An der Gesamtschule Münster-West in Roxel haben die Bauarbeiten für den Erweiterungsneubau begonnen. Mit dem üblichen symbolischen ersten Spatenstich fiel gestern der Startschuss für das Projekt. Die Stadt Münster investiert rund 21 Millionen Euro in den Neubau sowie in sechs Interims-Fertigbauklassen. Die Fertigstellung ist für das dritte Quartal 2027 vorgesehen.
Das städtische Amt für Immobilienmanagement entwickelt den Standort in mehreren Bauabschnitten weiter. Ziel sei es, die frühere Sekundarschule zu einem voll ausgebauten Gesamtschulstandort zu entwickeln, heißt es weiter in der Pressemitteilung der Stadt.
Im Untergeschoss des Neubaus entsteht eine neue Mensa, die vom Schulhof aus barrierefrei zugänglich sein wird. In den oberen Etagen sind naturwissenschaftliche Fachräume mit zeitgemäßer Ausstattung geplant. Ein verglaster Verbindungsgang mit Aufzug soll Alt- und Neubau künftig miteinander verbinden.

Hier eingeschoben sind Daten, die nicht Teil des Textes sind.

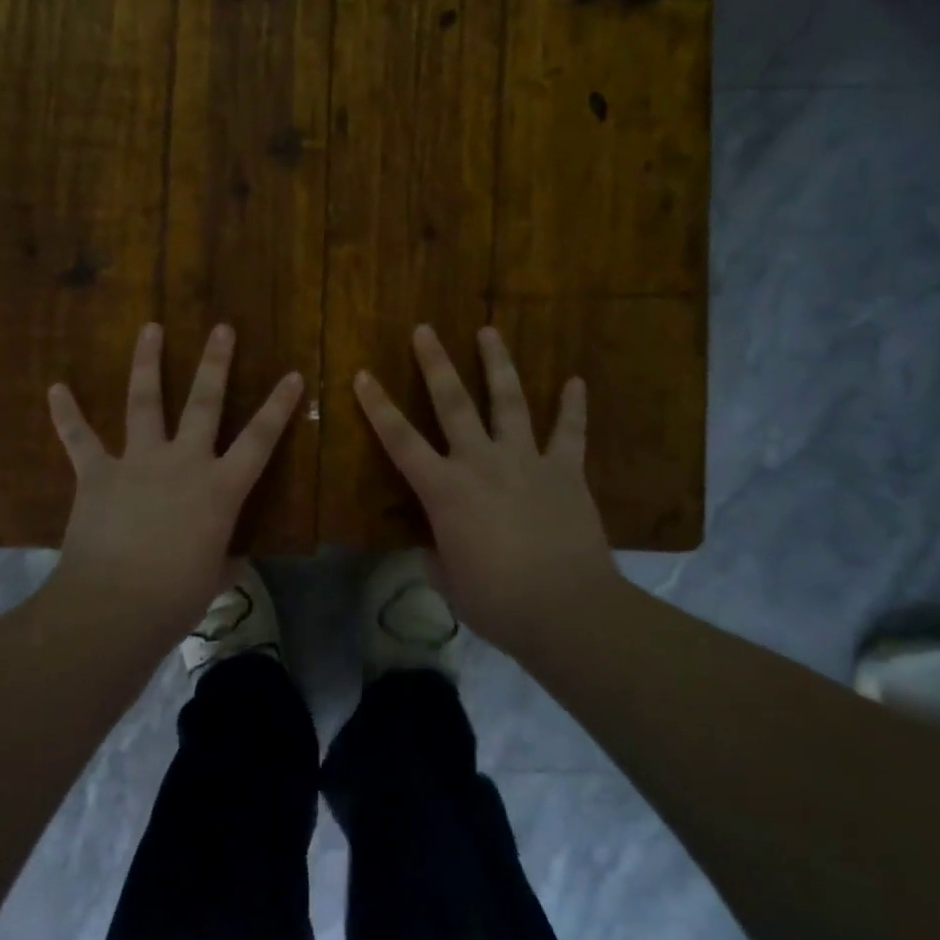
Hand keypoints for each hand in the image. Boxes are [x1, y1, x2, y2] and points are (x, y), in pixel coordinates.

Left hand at [44, 322, 303, 643]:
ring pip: (145, 401)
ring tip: (151, 327)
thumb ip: (226, 560)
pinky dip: (66, 413)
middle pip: (204, 402)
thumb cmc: (175, 599)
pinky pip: (79, 438)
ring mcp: (138, 462)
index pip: (260, 440)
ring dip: (147, 362)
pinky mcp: (98, 473)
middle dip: (215, 363)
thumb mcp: (214, 580)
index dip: (279, 406)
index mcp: (220, 489)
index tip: (292, 374)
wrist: (114, 607)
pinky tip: (56, 388)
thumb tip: (235, 559)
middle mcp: (183, 462)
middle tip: (222, 328)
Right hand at [354, 324, 618, 650]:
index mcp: (445, 490)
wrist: (568, 610)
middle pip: (452, 403)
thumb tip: (437, 547)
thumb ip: (438, 555)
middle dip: (435, 363)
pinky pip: (570, 432)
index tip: (363, 375)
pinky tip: (577, 381)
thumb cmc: (498, 602)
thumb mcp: (451, 582)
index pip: (400, 440)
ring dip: (497, 363)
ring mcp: (525, 461)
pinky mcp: (565, 471)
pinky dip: (573, 406)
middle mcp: (480, 462)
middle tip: (424, 329)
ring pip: (508, 401)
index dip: (378, 407)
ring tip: (489, 330)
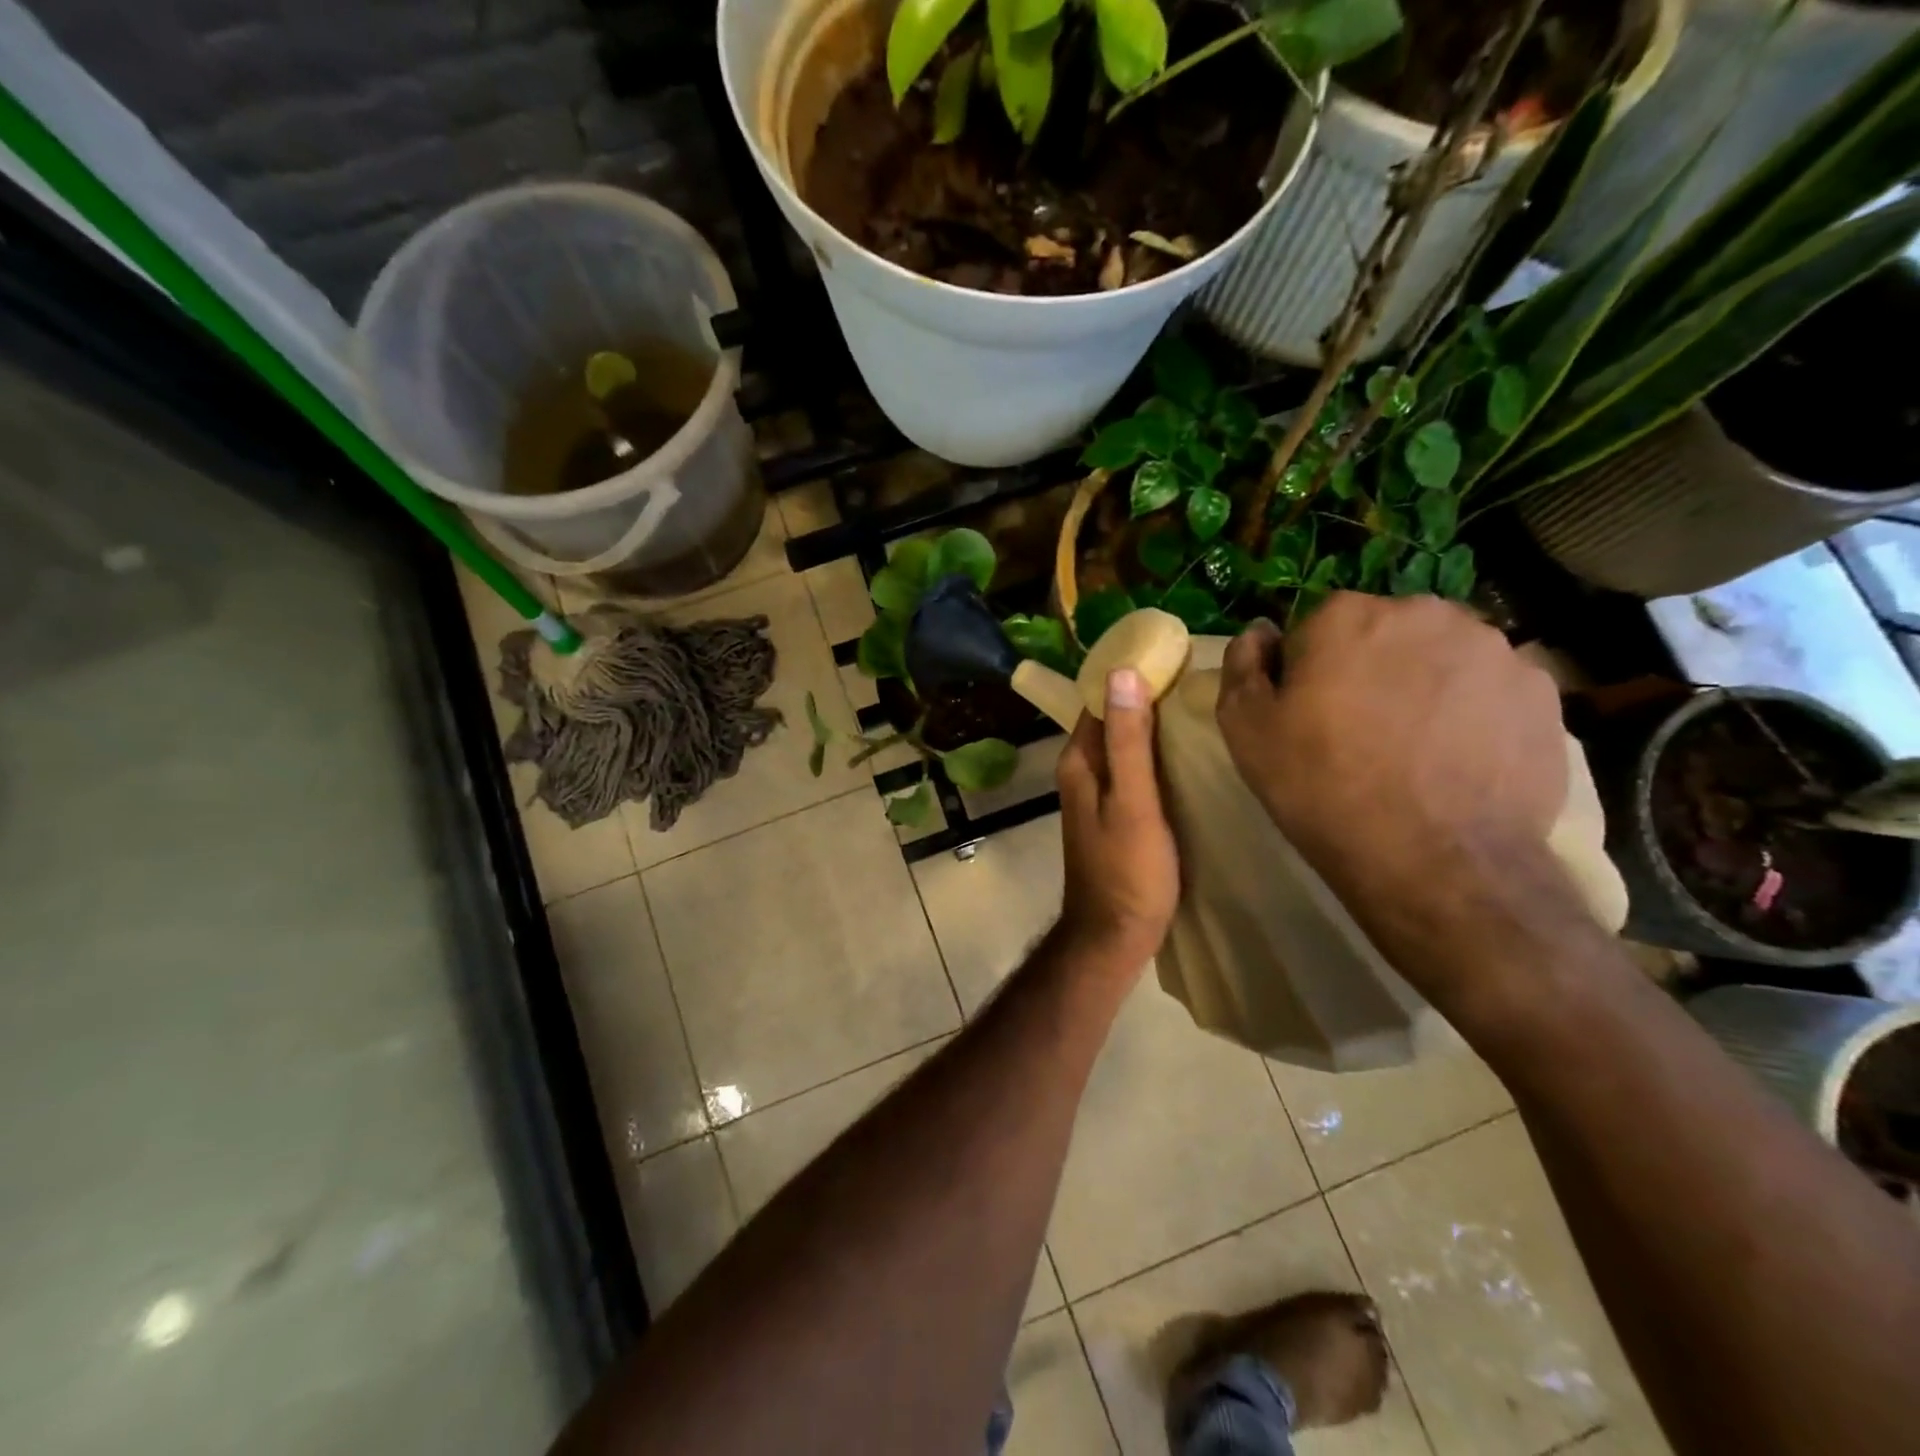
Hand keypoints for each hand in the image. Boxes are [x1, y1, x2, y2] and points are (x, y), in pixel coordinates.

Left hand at [1055, 668, 1179, 969]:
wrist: (1115, 935)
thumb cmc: (1127, 870)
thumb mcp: (1133, 801)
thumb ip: (1127, 740)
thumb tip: (1122, 674)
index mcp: (1078, 761)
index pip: (1099, 699)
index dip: (1131, 676)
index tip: (1173, 655)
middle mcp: (1081, 771)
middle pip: (1112, 720)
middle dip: (1146, 697)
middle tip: (1197, 677)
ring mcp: (1097, 794)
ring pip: (1124, 745)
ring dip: (1152, 726)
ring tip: (1200, 706)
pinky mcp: (1116, 813)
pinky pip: (1134, 770)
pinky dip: (1155, 756)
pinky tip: (1187, 753)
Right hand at [1215, 596, 1578, 1000]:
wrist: (1435, 861)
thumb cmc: (1322, 788)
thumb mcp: (1246, 730)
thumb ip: (1242, 666)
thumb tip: (1259, 632)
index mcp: (1346, 616)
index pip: (1315, 628)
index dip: (1307, 672)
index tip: (1308, 715)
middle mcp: (1424, 613)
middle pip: (1383, 634)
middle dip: (1369, 669)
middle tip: (1360, 732)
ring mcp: (1494, 649)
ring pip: (1441, 658)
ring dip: (1423, 686)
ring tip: (1415, 750)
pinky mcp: (1541, 692)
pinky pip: (1490, 690)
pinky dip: (1473, 713)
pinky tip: (1459, 760)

Beim Bau setzt die Stadt auf eine Kombination aus Betonkonstruktion im Erdgeschoss und vorgefertigten Holzelementen in den oberen Geschossen. Die Holzbauteile werden parallel zum Untergeschoss gefertigt, um die Bauzeit zu verkürzen und den Schulbetrieb möglichst wenig zu beeinträchtigen. Vorgesehen sind außerdem ein begrüntes Dach und eine Photovoltaikanlage zur Eigenstromerzeugung.
Entwicklung für bis zu 920 Schüler
Bezirksbürgermeisterin Elke Kraut-Kleinschmidt betonte beim Spatenstich: „Die Gesamtschule bereichert Münsters gesamten Westen. Ich freue mich, dass die im Aufbau befindliche Schule nun schrittweise die notwendige Infrastruktur erhält, um ihr pädagogisches Konzept vollständig umzusetzen“.

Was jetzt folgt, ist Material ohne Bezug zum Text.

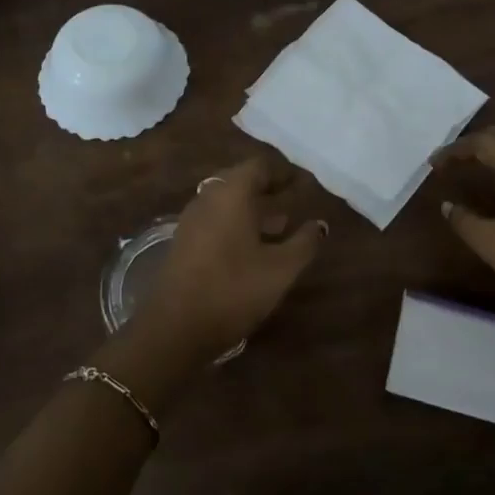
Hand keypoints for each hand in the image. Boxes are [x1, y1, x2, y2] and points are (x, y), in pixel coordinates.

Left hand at [125, 156, 326, 368]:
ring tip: (280, 225)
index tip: (302, 184)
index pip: (258, 167)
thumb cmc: (234, 289)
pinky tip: (253, 249)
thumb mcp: (280, 269)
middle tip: (292, 201)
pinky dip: (236, 225)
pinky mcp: (183, 243)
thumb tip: (320, 224)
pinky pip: (214, 221)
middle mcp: (207, 199)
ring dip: (252, 209)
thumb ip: (304, 242)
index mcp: (231, 194)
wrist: (175, 328)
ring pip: (226, 204)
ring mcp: (191, 221)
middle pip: (239, 182)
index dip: (282, 173)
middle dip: (267, 190)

Nach Abschluss aller Bauabschnitte soll die Schule Platz für rund 920 Schüler bieten. Seit dem Schuljahr 2024/2025 werden am Standort vier fünfte und vier sechste Klassen unterrichtet. Die Nachfrage nach Plätzen an städtischen Gesamtschulen bleibt weiterhin hoch.
Als nächster Schritt ist der Umbau der bestehenden Gebäude vorgesehen. Über den entsprechenden Baubeschluss entscheidet der Rat der Stadt am 25. März. Bei Zustimmung könnten die Arbeiten noch im Sommer beginnen. Während der Umbauphase sollen sechs Fertigbauklassen als Ausweichräume dienen und nach Abschluss wieder zurückgebaut werden.